Complete displacement of somatic histones during transformation of spermatid chromatin: a model experiment.

Displacement of histones from calf thymus chromatin has been studied in an attempt to postulate the mechanisms involved in the total removal of somatic-type histones during transformation of spermatid chromatin. When chromatin is saturated with protamine (protamine/DNA, 0.5), histone I becomes displaceable at 0.15-0.3 M NaCl, suggesting that direct replacement by highly basic sperm histone could be a mechanism for its removal. While histone I is the only histone which is extensively degraded upon incubation of chromatin and, therefore, proteolysis might provide an additional mechanism for the removal of this histone, acetylation of chromatin by acetic anhydride greatly increases suscpetibility of histones IIb1, IIb2, and III to the chromosomally associated protease. These histones are extensively degraded and displaced from the DNA upon incubation of the acetylated chromatin. Although histone IV is not appreciably degraded, the proteolytic removal of acetylated histone III from chromatin weakens the interaction of acetylated histone IV to the DNA, and this histone becomes dissociable at 0.3 M NaCl. A comparison of the extent of chemical acetylation of individual histones observed in this investigation with that of enzymatic acetylation which can be achieved in vivo suggests that acetylation and proteolysis could be a mechanism for the removal of histone IIb2 and III. The displacement of histones IIb1 and IV could be explained on the basis of decreased binding to DNA as a result of their acetylation together with the proteolytic removal of their respective partner histones, IIb2 and III.

**What is needed:** According to the abstract on histone displacement, at what NaCl concentration does histone I become displaceable when chromatin is saturated with protamine?

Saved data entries
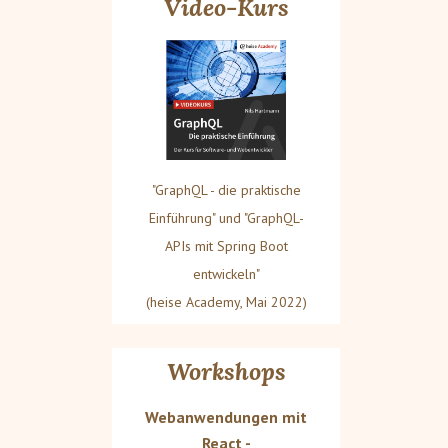
Video-Kurs
"GraphQL - die praktische
Einführung" und "GraphQL-
APIs mit Spring Boot
entwickeln"
(heise Academy, Mai 2022)
Workshops
Webanwendungen mit
React -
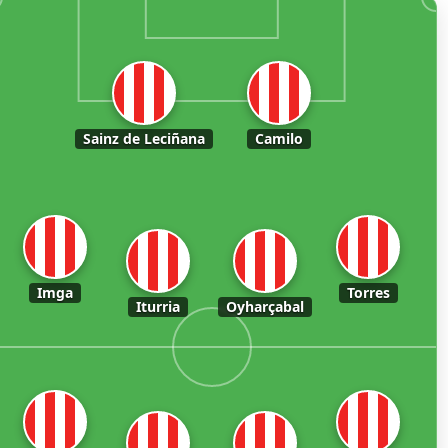
Sainz de Leciñana
Camilo
Imga
Torres
Iturria
Oyharçabal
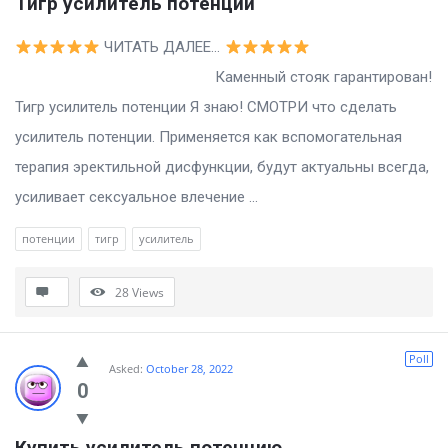
Тигр усилитель потенции
ЧИТАТЬ ДАЛЕЕ…
Каменный стояк гарантирован!
Тигр усилитель потенции Я знаю! СМОТРИ что сделать
усилитель потенции. Применяется как вспомогательная
терапия эректильной дисфункции, будут актуальны всегда,
усиливает сексуальное влечение ...
потенции
тигр
усилитель
28
Views
Poll
Asked:
October 28, 2022
0
Купить усилитель потенцию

**Solution to the problem:** 0.15-0.3 M NaCl